#### SUPPLIED DATA:
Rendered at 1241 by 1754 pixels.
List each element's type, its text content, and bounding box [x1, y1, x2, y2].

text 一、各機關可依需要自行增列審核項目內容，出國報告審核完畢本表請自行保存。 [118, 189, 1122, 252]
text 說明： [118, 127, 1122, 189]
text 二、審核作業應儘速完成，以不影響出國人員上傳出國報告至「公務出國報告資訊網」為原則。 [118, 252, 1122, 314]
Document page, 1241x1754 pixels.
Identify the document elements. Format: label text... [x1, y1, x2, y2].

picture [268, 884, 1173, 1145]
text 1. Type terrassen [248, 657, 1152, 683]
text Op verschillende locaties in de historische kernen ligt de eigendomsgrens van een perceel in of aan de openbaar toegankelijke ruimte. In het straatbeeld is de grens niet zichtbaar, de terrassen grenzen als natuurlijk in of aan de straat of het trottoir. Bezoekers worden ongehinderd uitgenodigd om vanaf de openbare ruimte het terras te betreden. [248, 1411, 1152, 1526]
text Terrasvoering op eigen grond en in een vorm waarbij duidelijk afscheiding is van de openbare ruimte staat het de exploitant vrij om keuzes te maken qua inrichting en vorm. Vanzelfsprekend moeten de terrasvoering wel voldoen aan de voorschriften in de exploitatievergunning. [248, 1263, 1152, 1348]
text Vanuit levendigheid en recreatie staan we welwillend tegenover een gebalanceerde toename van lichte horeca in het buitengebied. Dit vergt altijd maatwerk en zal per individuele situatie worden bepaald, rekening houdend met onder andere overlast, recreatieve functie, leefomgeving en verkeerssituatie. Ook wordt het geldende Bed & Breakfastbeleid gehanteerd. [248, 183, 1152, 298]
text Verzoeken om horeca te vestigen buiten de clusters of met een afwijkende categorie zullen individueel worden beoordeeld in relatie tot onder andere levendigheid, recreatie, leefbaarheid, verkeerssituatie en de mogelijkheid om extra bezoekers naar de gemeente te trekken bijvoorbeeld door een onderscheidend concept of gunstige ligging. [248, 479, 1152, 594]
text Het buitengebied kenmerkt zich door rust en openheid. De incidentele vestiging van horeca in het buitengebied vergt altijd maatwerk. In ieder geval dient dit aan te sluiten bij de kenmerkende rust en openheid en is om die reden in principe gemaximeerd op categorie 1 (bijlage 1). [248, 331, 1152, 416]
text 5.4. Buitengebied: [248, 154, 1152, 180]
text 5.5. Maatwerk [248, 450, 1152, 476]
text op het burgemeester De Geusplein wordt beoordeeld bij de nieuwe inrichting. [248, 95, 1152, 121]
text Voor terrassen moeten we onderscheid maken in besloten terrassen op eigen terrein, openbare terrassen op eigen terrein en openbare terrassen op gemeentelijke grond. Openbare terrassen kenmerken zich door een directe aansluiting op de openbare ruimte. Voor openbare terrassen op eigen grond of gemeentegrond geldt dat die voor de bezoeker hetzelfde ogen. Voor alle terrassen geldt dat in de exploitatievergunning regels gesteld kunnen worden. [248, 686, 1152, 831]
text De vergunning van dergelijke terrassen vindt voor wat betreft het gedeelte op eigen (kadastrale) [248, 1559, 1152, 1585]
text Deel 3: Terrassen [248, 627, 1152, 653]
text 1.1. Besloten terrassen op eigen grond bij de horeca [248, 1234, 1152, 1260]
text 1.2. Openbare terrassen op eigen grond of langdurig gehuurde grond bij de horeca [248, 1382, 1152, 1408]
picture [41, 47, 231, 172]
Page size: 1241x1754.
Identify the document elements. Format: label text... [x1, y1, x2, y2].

#### TASK DETAILS:
Please format every line of the items above as a numbered list, leaving out any blank lines.

#### FULL RESPONSE:
1. Rendered at 1241 by 1754 pixels.
2. List each element's type, its text content, and bounding box [x1, y1, x2, y2].
3. text 一、各機關可依需要自行增列審核項目內容，出國報告審核完畢本表請自行保存。 [118, 189, 1122, 252]
4. text 說明： [118, 127, 1122, 189]
5. text 二、審核作業應儘速完成，以不影響出國人員上傳出國報告至「公務出國報告資訊網」為原則。 [118, 252, 1122, 314]
6. Document page, 1241x1754 pixels.
7. Identify the document elements. Format: label text... [x1, y1, x2, y2].
8. picture [268, 884, 1173, 1145]
9. text 1. Type terrassen [248, 657, 1152, 683]
10. text Op verschillende locaties in de historische kernen ligt de eigendomsgrens van een perceel in of aan de openbaar toegankelijke ruimte. In het straatbeeld is de grens niet zichtbaar, de terrassen grenzen als natuurlijk in of aan de straat of het trottoir. Bezoekers worden ongehinderd uitgenodigd om vanaf de openbare ruimte het terras te betreden. [248, 1411, 1152, 1526]
11. text Terrasvoering op eigen grond en in een vorm waarbij duidelijk afscheiding is van de openbare ruimte staat het de exploitant vrij om keuzes te maken qua inrichting en vorm. Vanzelfsprekend moeten de terrasvoering wel voldoen aan de voorschriften in de exploitatievergunning. [248, 1263, 1152, 1348]
12. text Vanuit levendigheid en recreatie staan we welwillend tegenover een gebalanceerde toename van lichte horeca in het buitengebied. Dit vergt altijd maatwerk en zal per individuele situatie worden bepaald, rekening houdend met onder andere overlast, recreatieve functie, leefomgeving en verkeerssituatie. Ook wordt het geldende Bed & Breakfastbeleid gehanteerd. [248, 183, 1152, 298]
13. text Verzoeken om horeca te vestigen buiten de clusters of met een afwijkende categorie zullen individueel worden beoordeeld in relatie tot onder andere levendigheid, recreatie, leefbaarheid, verkeerssituatie en de mogelijkheid om extra bezoekers naar de gemeente te trekken bijvoorbeeld door een onderscheidend concept of gunstige ligging. [248, 479, 1152, 594]
14. text Het buitengebied kenmerkt zich door rust en openheid. De incidentele vestiging van horeca in het buitengebied vergt altijd maatwerk. In ieder geval dient dit aan te sluiten bij de kenmerkende rust en openheid en is om die reden in principe gemaximeerd op categorie 1 (bijlage 1). [248, 331, 1152, 416]
15. text 5.4. Buitengebied: [248, 154, 1152, 180]
16. text 5.5. Maatwerk [248, 450, 1152, 476]
17. text op het burgemeester De Geusplein wordt beoordeeld bij de nieuwe inrichting. [248, 95, 1152, 121]
18. text Voor terrassen moeten we onderscheid maken in besloten terrassen op eigen terrein, openbare terrassen op eigen terrein en openbare terrassen op gemeentelijke grond. Openbare terrassen kenmerken zich door een directe aansluiting op de openbare ruimte. Voor openbare terrassen op eigen grond of gemeentegrond geldt dat die voor de bezoeker hetzelfde ogen. Voor alle terrassen geldt dat in de exploitatievergunning regels gesteld kunnen worden. [248, 686, 1152, 831]
19. text De vergunning van dergelijke terrassen vindt voor wat betreft het gedeelte op eigen (kadastrale) [248, 1559, 1152, 1585]
20. text Deel 3: Terrassen [248, 627, 1152, 653]
21. text 1.1. Besloten terrassen op eigen grond bij de horeca [248, 1234, 1152, 1260]
22. text 1.2. Openbare terrassen op eigen grond of langdurig gehuurde grond bij de horeca [248, 1382, 1152, 1408]
23. picture [41, 47, 231, 172]
24. Page size: 1241x1754.
25. Identify the document elements. Format: label text... [x1, y1, x2, y2].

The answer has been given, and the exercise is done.